Preguntando por ella.
—“¡Valeria Cárdenas! ¿Dónde está Valeria?”
Las enfermeras me miraron preocupadas.
Y ahí salió un doctor.
Solo verle la cara me destruyó.
Porque ya sabía.
Ya sabía lo que venía.
Pero aun así pregunté:
—“¿Dónde está?”
El doctor respiró profundo.
Y dijo las palabras que me acabaron completamente.
—“Lo siento mucho… ella falleció.”
…
Sentí que el mundo literalmente dejó de sonar.
Todo quedó en silencio.
Mi cabeza se quedó vacía.
—“No…”
El doctor seguía hablando, pero yo ya no escuchaba nada.
Solo esa palabra.
Falleció.
Falleció.
Falleció.
Yo negaba con la cabeza.
—“No… no…”
Sentía que no podía respirar.
—“No me puede hacer esto…”
Las piernas me temblaban horrible.
Y de un momento a otro…
la rabia, el dolor y la desesperación me explotaron encima.
Golpeé la pared durísimo.
—“¡NO!”
Otra vez.
—“¡NO!”
Las manos me dolían, pero no me importaba.
Nada me importaba.
Porque la mujer que yo amaba ya no estaba.

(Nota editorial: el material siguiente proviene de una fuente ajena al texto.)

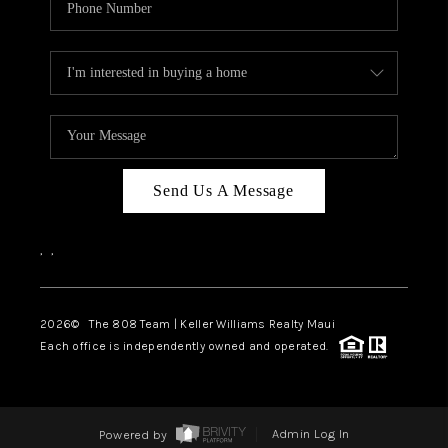
Send Us A Message
,
,
2026
© The 808 Team | Keller Williams Realty Maui
Each office is independently owned and operated.
Powered by
Admin Log In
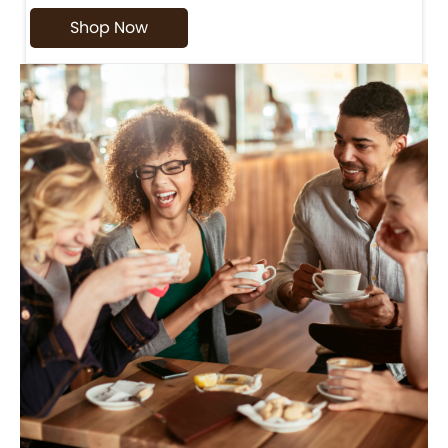
Shop Now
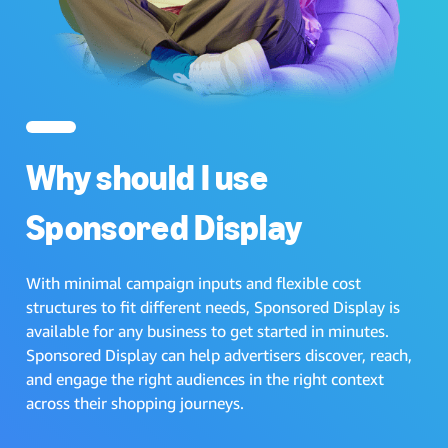
Why should I use
Sponsored Display
With minimal campaign inputs and flexible cost
structures to fit different needs, Sponsored Display is
available for any business to get started in minutes.
Sponsored Display can help advertisers discover, reach,
and engage the right audiences in the right context
across their shopping journeys.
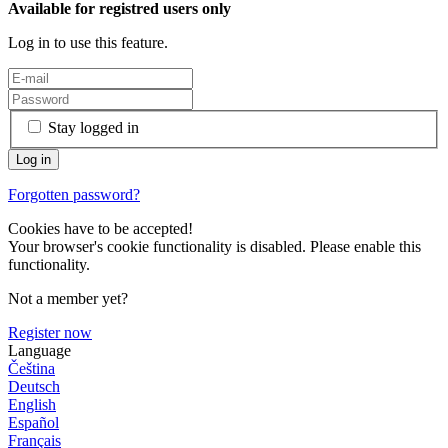
Available for registred users only
Log in to use this feature.
Stay logged in
Forgotten password?
Cookies have to be accepted!
Your browser's cookie functionality is disabled. Please enable this
functionality.
Not a member yet?
Register now
Language
Čeština
Deutsch
English
Español
Français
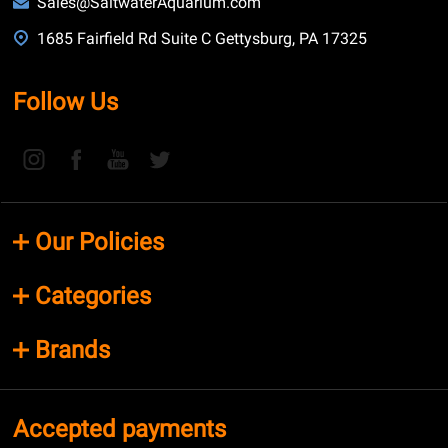
Sales@SaltwaterAquarium.com
1685 Fairfield Rd Suite C Gettysburg, PA 17325
Follow Us
Our Policies
Categories
Brands
Accepted payments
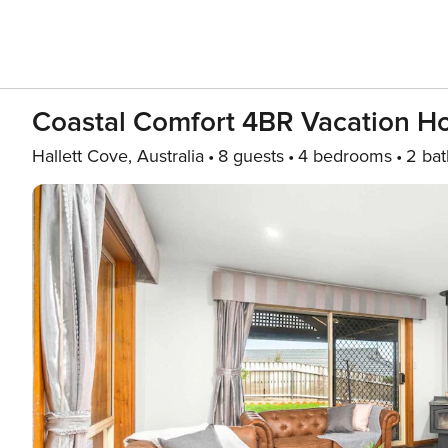
Coastal Comfort 4BR Vacation Ho
Hallett Cove, Australia
8 guests
4 bedrooms
2 bat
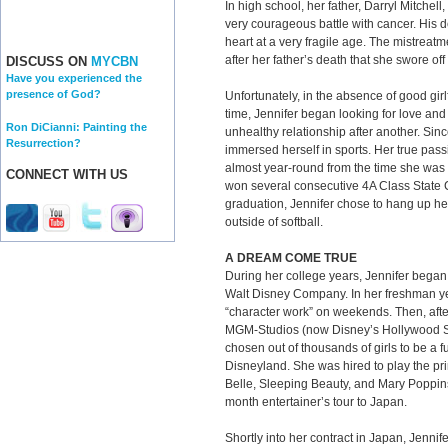
In high school, her father, Darryl Mitchell
very courageous battle with cancer. His 
heart at a very fragile age. The mistreatm
after her father’s death that she swore off
DISCUSS ON
MYCBN
Have you experienced the
presence of God?
Unfortunately, in the absence of good girlf
time, Jennifer began looking for love an
Ron DiCianni: Painting the
unhealthy relationship after another. Sin
Resurrection?
immersed herself in sports. Her true pass
almost year-round from the time she was 
CONNECT WITH US
won several consecutive 4A Class State
graduation, Jennifer chose to hang up he
outside of softball.
A DREAM COME TRUE
During her college years, Jennifer began
Walt Disney Company. In her freshman ye
“character work” on weekends. Then, afte
MGM-Studios (now Disney’s Hollywood St
chosen out of thousands of girls to be a fu
Disneyland. She was hired to play the pr
Belle, Sleeping Beauty, and Mary Poppins
month entertainer’s tour to Japan.
Shortly into her contract in Japan, Jenni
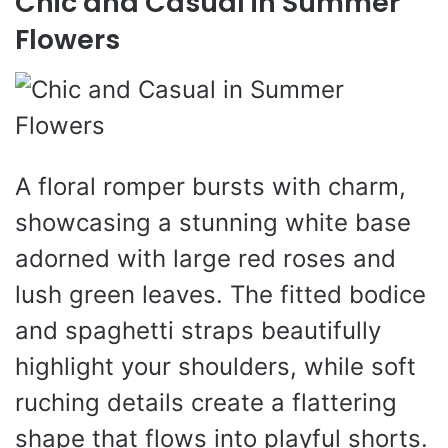
Chic and Casual in Summer
Flowers
A floral romper bursts with charm,
showcasing a stunning white base
adorned with large red roses and
lush green leaves. The fitted bodice
and spaghetti straps beautifully
highlight your shoulders, while soft
ruching details create a flattering
shape that flows into playful shorts.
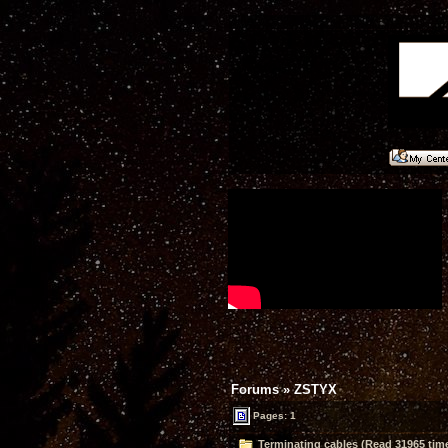
Forums
»
ZSTYX
Pages: 1
Terminating cables (Read 31965 tim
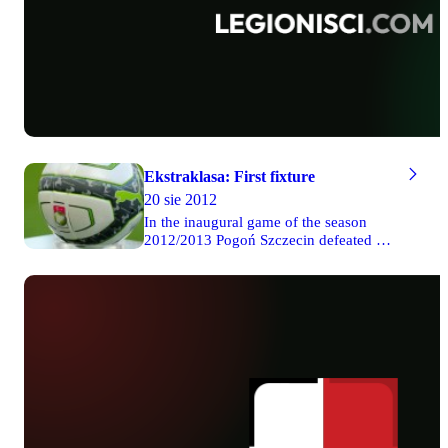
Ekstraklasa: First fixture
20 sie 2012
In the inaugural game of the season
2012/2013 Pogoń Szczecin defeated 4-0
Zagłębie Lubin. In the second Friday
match Górnik won 2-1 with Piast
Gliwice. Lech outclassed 4-0 Ruch
Chorzów on Saturday. The same result
was achieved by Legia’s players on
Sunday. Eventually, Lechia was
defeated 3-1 by Polonia Warsaw in
Gdańsk on Monday.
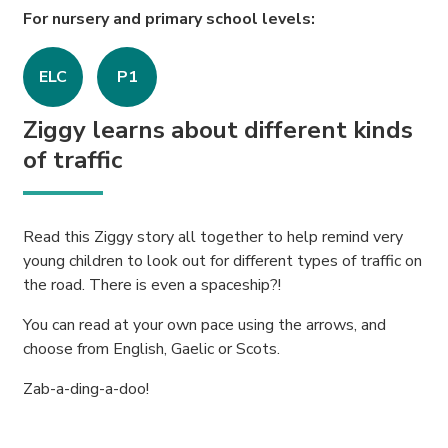
For nursery and primary school levels:
ELC
P1
Ziggy learns about different kinds
of traffic
Read this Ziggy story all together to help remind very
young children to look out for different types of traffic on
the road. There is even a spaceship?!
You can read at your own pace using the arrows, and
choose from English, Gaelic or Scots.
Zab-a-ding-a-doo!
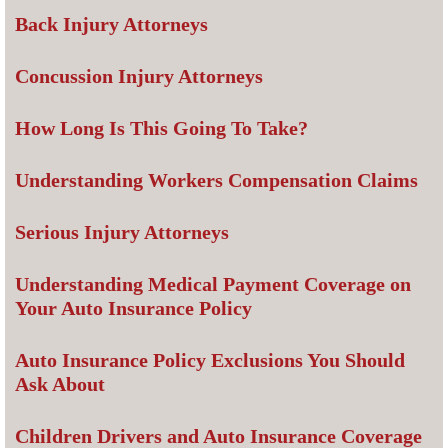
Back Injury Attorneys
Concussion Injury Attorneys
How Long Is This Going To Take?
Understanding Workers Compensation Claims
Serious Injury Attorneys
Understanding Medical Payment Coverage on
Your Auto Insurance Policy
Auto Insurance Policy Exclusions You Should
Ask About
Children Drivers and Auto Insurance Coverage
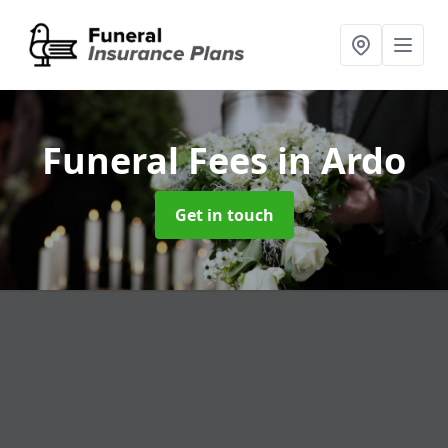
Funeral Fees
in Ardo
Get in touch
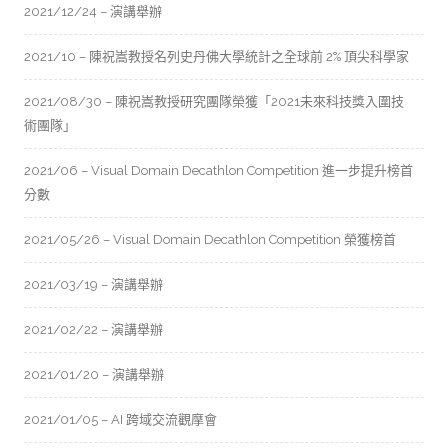
2021/12/24 – 演講舉辦
2021/10 – 陳祝嵩教授名列史丹佛大學統計之全球前 2% 頂尖科學家
2021/08/30 – 陳祝嵩教授研究團隊榮獲「2021未來科技獎入圍技
術團隊」
2021/06 – Visual Domain Decathlon Competition 進一步提升榜首
分數
2021/05/26 – Visual Domain Decathlon Competition 榮獲榜首
2021/03/19 – 演講舉辦
2021/02/22 – 演講舉辦
2021/01/20 – 演講舉辦
2021/01/05 – AI 跨域交流觀摩會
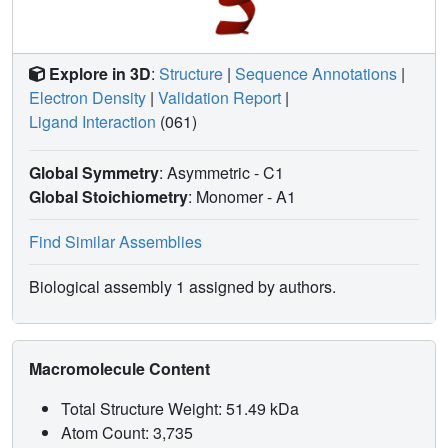
Explore in 3D
:
Structure
|
Sequence Annotations
|
Electron Density
|
Validation Report
|
Ligand Interaction
(061)
Global Symmetry
: Asymmetric - C1
Global Stoichiometry
: Monomer -
A1
Find Similar Assemblies
Biological assembly 1 assigned by authors.
Macromolecule Content
Total Structure Weight: 51.49 kDa
Atom Count: 3,735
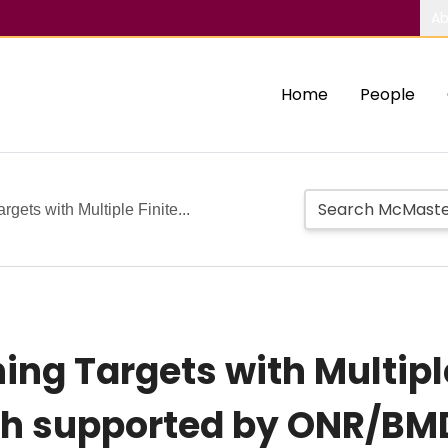
Ab
Home
People
gets with Multiple Finite...
ng Targets with Multiple
h supported by ONR/BM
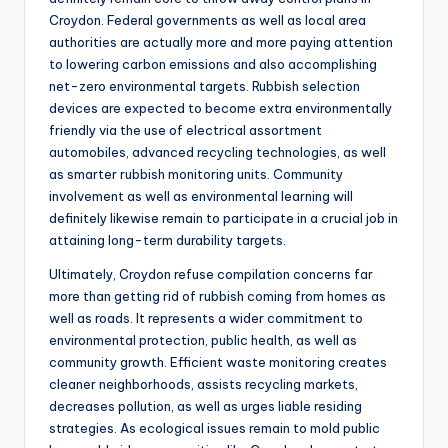
Croydon. Federal governments as well as local area
authorities are actually more and more paying attention
to lowering carbon emissions and also accomplishing
net-zero environmental targets. Rubbish selection
devices are expected to become extra environmentally
friendly via the use of electrical assortment
automobiles, advanced recycling technologies, as well
as smarter rubbish monitoring units. Community
involvement as well as environmental learning will
definitely likewise remain to participate in a crucial job in
attaining long-term durability targets.
Ultimately, Croydon refuse compilation concerns far
more than getting rid of rubbish coming from homes as
well as roads. It represents a wider commitment to
environmental protection, public health, as well as
community growth. Efficient waste monitoring creates
cleaner neighborhoods, assists recycling markets,
decreases pollution, as well as urges liable residing
strategies. As ecological issues remain to mold public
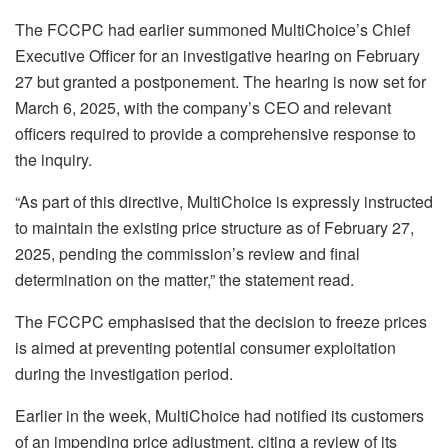
The FCCPC had earlier summoned MultiChoice’s Chief
Executive Officer for an investigative hearing on February
27 but granted a postponement. The hearing is now set for
March 6, 2025, with the company’s CEO and relevant
officers required to provide a comprehensive response to
the inquiry.
“As part of this directive, MultiChoice is expressly instructed
to maintain the existing price structure as of February 27,
2025, pending the commission’s review and final
determination on the matter,” the statement read.
The FCCPC emphasised that the decision to freeze prices
is aimed at preventing potential consumer exploitation
during the investigation period.
Earlier in the week, MultiChoice had notified its customers
of an impending price adjustment, citing a review of its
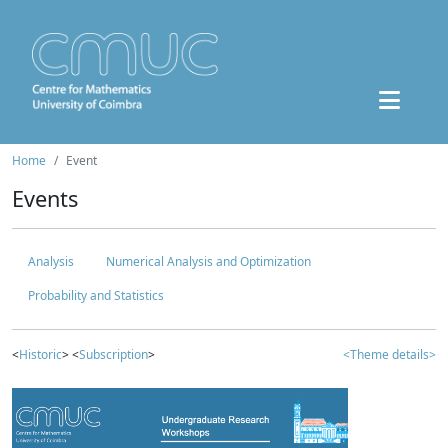
Home
Event
Events
Analysis
Numerical Analysis and Optimization
Probability and Statistics
<
Historic
> <
Subscription
>
<Theme details>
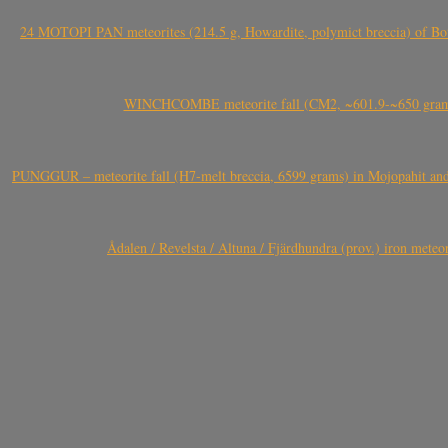
24 MOTOPI PAN meteorites (214.5 g, Howardite, polymict breccia) of Bot
WINCHCOMBE meteorite fall (CM2, ~601.9-~650 grams,
PUNGGUR – meteorite fall (H7-melt breccia, 6599 grams) in Mojopahit and
Ådalen / Revelsta / Altuna / Fjärdhundra (prov.) iron met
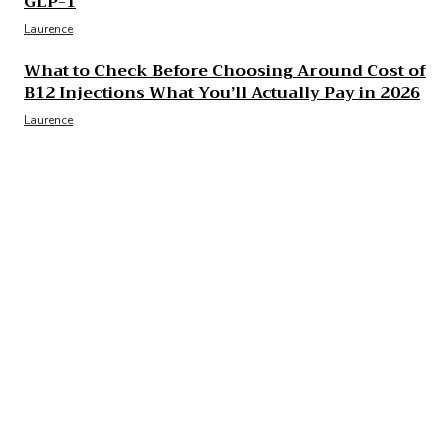
GLP-1
Laurence
What to Check Before Choosing Around Cost of
B12 Injections What You’ll Actually Pay in 2026
Laurence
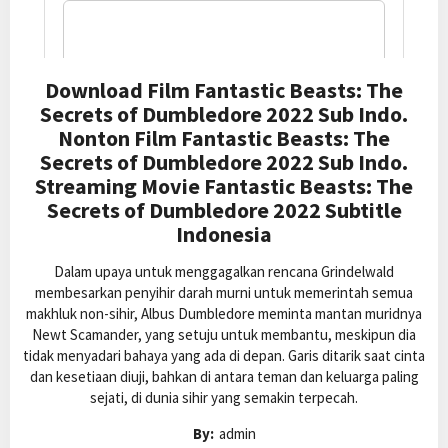
Download Film Fantastic Beasts: The
Secrets of Dumbledore 2022 Sub Indo.
Nonton Film Fantastic Beasts: The
Secrets of Dumbledore 2022 Sub Indo.
Streaming Movie Fantastic Beasts: The
Secrets of Dumbledore 2022 Subtitle
Indonesia
Dalam upaya untuk menggagalkan rencana Grindelwald
membesarkan penyihir darah murni untuk memerintah semua
makhluk non-sihir, Albus Dumbledore meminta mantan muridnya
Newt Scamander, yang setuju untuk membantu, meskipun dia
tidak menyadari bahaya yang ada di depan. Garis ditarik saat cinta
dan kesetiaan diuji, bahkan di antara teman dan keluarga paling
sejati, di dunia sihir yang semakin terpecah.
By:
admin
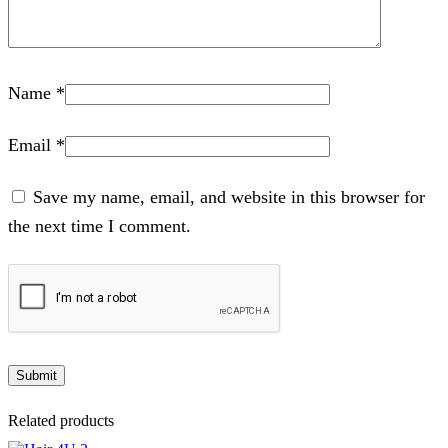
Name
*
Email
*
Save my name, email, and website in this browser for
the next time I comment.
Related products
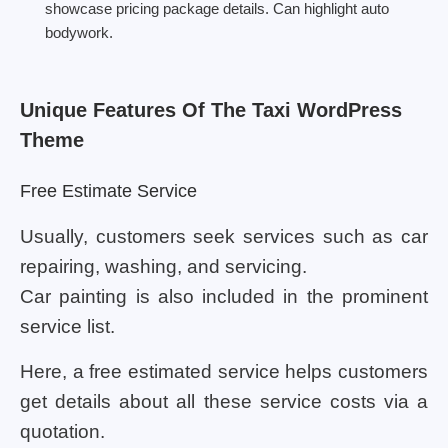
showcase pricing package details. Can highlight auto
bodywork.
Unique Features Of The Taxi WordPress
Theme
Free Estimate Service
Usually, customers seek services such as car
repairing, washing, and servicing.
Car painting is also included in the prominent
service list.
Here, a free estimated service helps customers
get details about all these service costs via a
quotation.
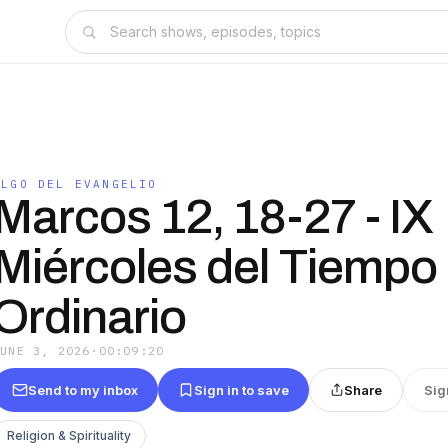
ALGO DEL EVANGELIO
Marcos 12, 18-27 - IX
Miércoles del Tiempo
Ordinario
JUNE 3, 2026
·
00:09:20
Send to my inbox
Sign in to save
Share
Sig
Religion & Spirituality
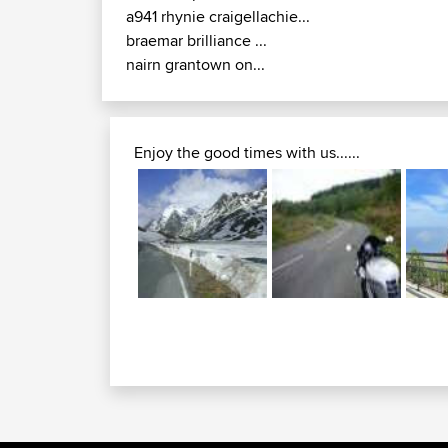
a941 rhynie craigellachie...
braemar brilliance ...
nairn grantown on...
Enjoy the good times with us......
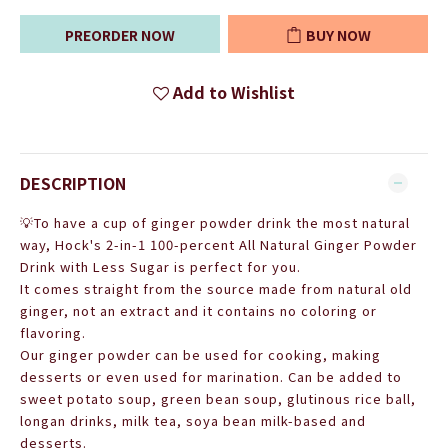
PREORDER NOW
BUY NOW
Add to Wishlist
DESCRIPTION
💡To have a cup of ginger powder drink the most natural
way, Hock's 2-in-1 100-percent All Natural Ginger Powder
Drink with Less Sugar is perfect for you.
It comes straight from the source made from natural old
ginger, not an extract and it contains no coloring or
flavoring.
Our ginger powder can be used for cooking, making
desserts or even used for marination. Can be added to
sweet potato soup, green bean soup, glutinous rice ball,
longan drinks, milk tea, soya bean milk-based and
desserts.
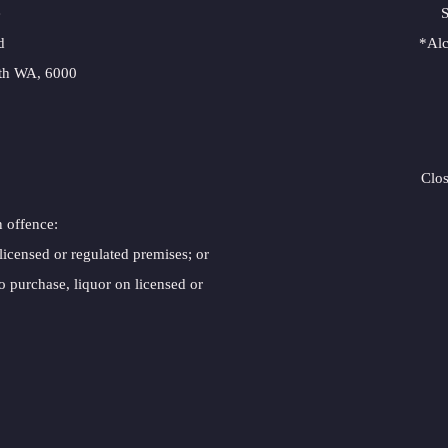
e
S
d
*Alc
rth WA, 6000
Clo
n offence:
 licensed or regulated premises; or
o purchase, liquor on licensed or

Seguí golpeando la pared mientras lloraba como nunca había llorado en mi vida.
—“¡Ella no podía irse!”
La gente me miraba.
Las enfermeras intentaban calmarme.
Pero yo ya estaba destruido.
Completamente destruido.
Después de unos minutos llegó la mamá de Valeria.
Se veía nerviosa.
Asustada.
Y apenas me vio llorando entendió que algo estaba mal.
—“¿Dónde está mi hija?”
Yo no fui capaz de responder.
Simplemente bajé la mirada llorando.
El doctor se acercó despacio.
Y le dijo la verdad.
—“Lo siento mucho…”
La señora se quedó paralizada.
Literalmente quieta.
Como si el cuerpo hubiera dejado de reaccionar.
—“No…”
Su voz salió bajita.
Rota.
—“No… mi niña no…”
Y comenzó a llorar destruida.
Eso me acabó más.
Porque ahí entendí que no solo yo había perdido a Valeria.
Todos los que la amaban acababan de quedarse sin ella.
Yo me dejé caer sentado contra la pared del hospital.
Con las manos ensangrentadas de tanto golpear.
Y la cabeza completamente perdida.
Porque sinceramente…
yo no sabía cómo seguir viviendo en un mundo donde ella ya no estaba.